佐助がその亡骸を預かり、屋敷の広間に安置する。
(常篤様・・・申し訳ありません。この役立たずの部下をお許しください・・・)
常篤の亡骸には、家老諏訪義正の書状がつけられてあった。
『忠臣高村仁左衛門常篤殿、自ら望み切腹す。その覚悟見事なり。このこと、江戸にある殿に漏れなく報告し、常篤殿の死を国をもって悼む。常篤殿の民への熱き思いに敬意を表する。』
とあった。そして、
『尚。常篤殿と佐助殿の間にあった、かねてよりの約定、間違いなく果たされますよう、常篤殿のたっての願い、どうかお聞き届けくださいますよう。生前の約定により我等今後この屋敷には一切かかわらぬことを約定いたす。
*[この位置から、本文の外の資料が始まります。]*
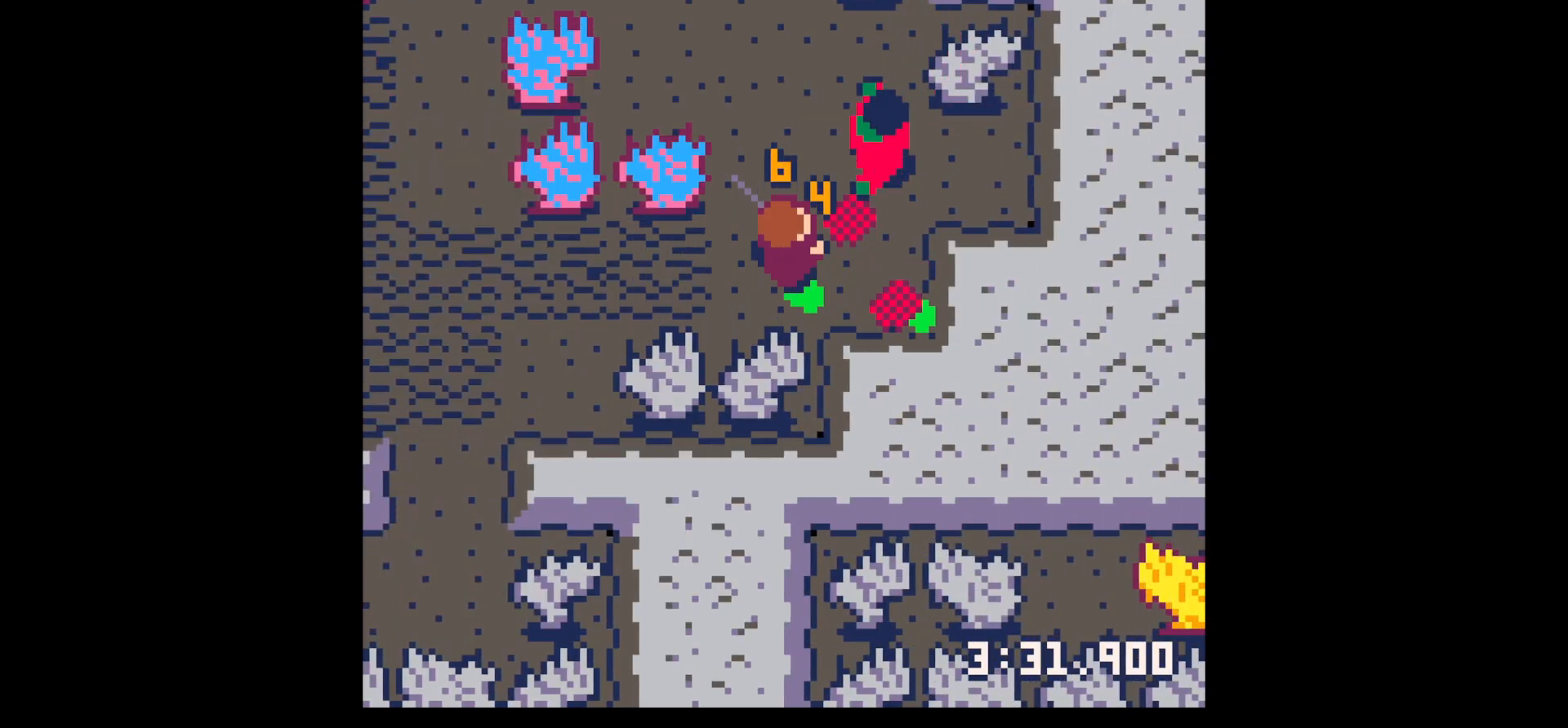
{"keys": ["x"], "events": [[200, "right", "up"], [200, "up", "up"], [200, "x", "down"], [334, "x", "up"], [384, "x", "down"]]}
』
と添えてあった。
(常篤様・・・)
佐助はその亡骸を抱きしめて泣いた。
しかし、しばらくすると、佐助は顔や身体の間接などを外し、動かし、化粧を始めた。
みるみるうちにその姿は常篤に瓜二つとなっていたのである。
女子や子どもにまで身を操ることのできる佐助にとっては、常篤に化けることなど造作もないことであった。